Went with the captain and his dad out in search of grouper. Seas were nice going out, a bit bumpy while fishing and not bad at all coming back. No problem finding bait or fish either. Lots of short gags and reds, did get a limit of reds and 3 or 4 good gags, biggest one is probably 15lbs and is sitting in my fridge.

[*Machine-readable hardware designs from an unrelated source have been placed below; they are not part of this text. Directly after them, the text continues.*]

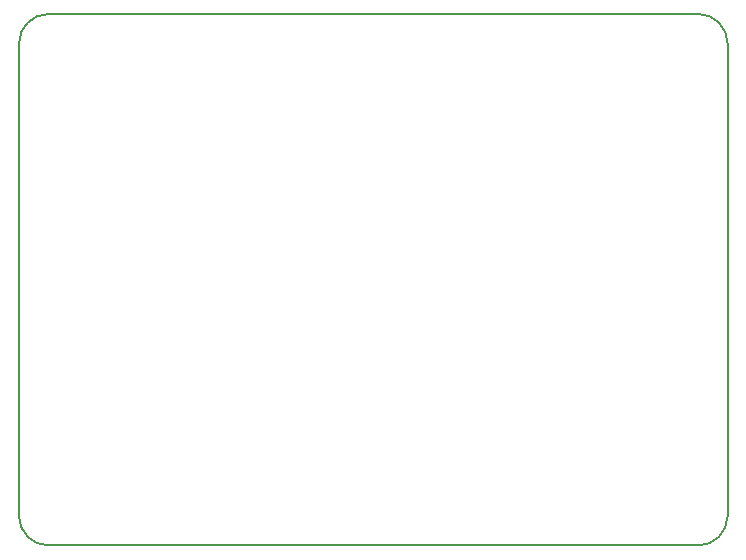
<source format=gbr>
%TF.GenerationSoftware,KiCad,Pcbnew,7.0.7*%
%TF.CreationDate,2023-11-15T17:54:30+01:00*%
%TF.ProjectId,Nodo_ESP32_bresser,4e6f646f-5f45-4535-9033-325f62726573,rev?*%
%TF.SameCoordinates,Original*%
%TF.FileFunction,Profile,NP*%
%FSLAX46Y46*%
G04 Gerber Fmt 4.6, Leading zero omitted, Abs format (unit mm)*
G04 Created by KiCad (PCBNEW 7.0.7) date 2023-11-15 17:54:30*
%MOMM*%
%LPD*%
G01*
G04 APERTURE LIST*
%TA.AperFunction,Profile*%
%ADD10C,0.200000*%
%TD*%
G04 APERTURE END LIST*
D10*
X114475000Y-107746000D02*
G75*
G03*
X116975000Y-110246000I2500000J0D01*
G01*
X116975000Y-110246000D02*
X171975000Y-110246000D01*
X114475000Y-67746000D02*
X114475000Y-107746000D01*
X171975000Y-65246000D02*
X116975000Y-65246000D01*
X171975000Y-110246000D02*
G75*
G03*
X174475000Y-107746000I0J2500000D01*
G01*
X174475000Y-67746000D02*
G75*
G03*
X171975000Y-65246000I-2500000J0D01*
G01*
X116975000Y-65246000D02*
G75*
G03*
X114475000Y-67746000I0J-2500000D01*
G01*
X174475000Y-107746000D02*
X174475000Y-67746000D01*
M02*

</source>
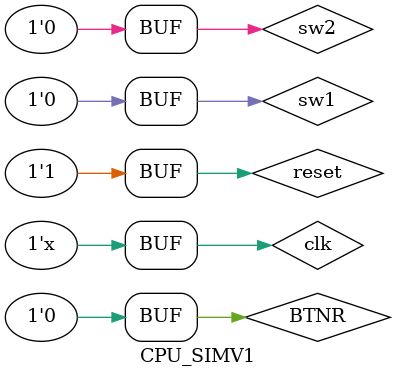
<source format=v>
`timescale 1ns / 1ps


module CPU_SIMV1();

 reg BTNR;
 reg clk;
 reg reset;
 
 reg sw1; 
 reg sw2;

wire [7:0] G;
wire [7:0] discode;

SingleCPU Sim1(clk,BTNR,reset,sw1,sw2,G,discode);

initial begin
BTNR=0;
reset=0;
clk=1;
sw1=0;
sw2=0;

#50
reset=1;
end

always #50
clk=!clk;

endmodule


</source>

Lots of other assorted fish came to play, porgies, tons of good sea bass, huge grunts, monster lizardfish, a couple ARS, and the highlight of the day was watching Carl's dad pull in what he thought was a monster grouper. Turned out to be a 5-6' tiger shark. Wish I had a picture of that, I've never seen one brought to the boat, especially in the Gulf.


----------



## RACN35 (Oct 17, 2004)

sweet report- i looked at several houses in crystal river last year to move down there !! looks like it will be destin instead when i go


----------



## emanuel (Apr 2, 2002)

Crystal River is awesome. Destin is good but CR is much less crowded.


----------



## uncdub13 (Aug 9, 2003)

i got scuba certified there at crystal river. cool place, the inshore areas looked fishy as hell. i heard there were some big ol' gator trout around but we never got a chance to wet a line. while diving in the springs we saw snook, sheepies, tarpon, tons and tons of mangrove snapper, and of course the ever-retarded manatees .


----------



## AL SEARS (Feb 10, 2007)

Get chance come on back out to Crystal River I live about 2 mile from Dive Center on Hwy 19, I usually go out in Homosassa River and flats or up in Yankeetown and troll with Mann's stretch in barge canal, catch few nice grouper in close ,lot of cobia in summer up here also ,at Pete"s pier Crystal River there is some Huge Tarpon that hang around for scraps from cleaning table,wish it was a little deeper water How ever,run over to Panama city for deep water


----------



## Capt Attitude (Jul 19, 2005)

Congrats and great report !


----------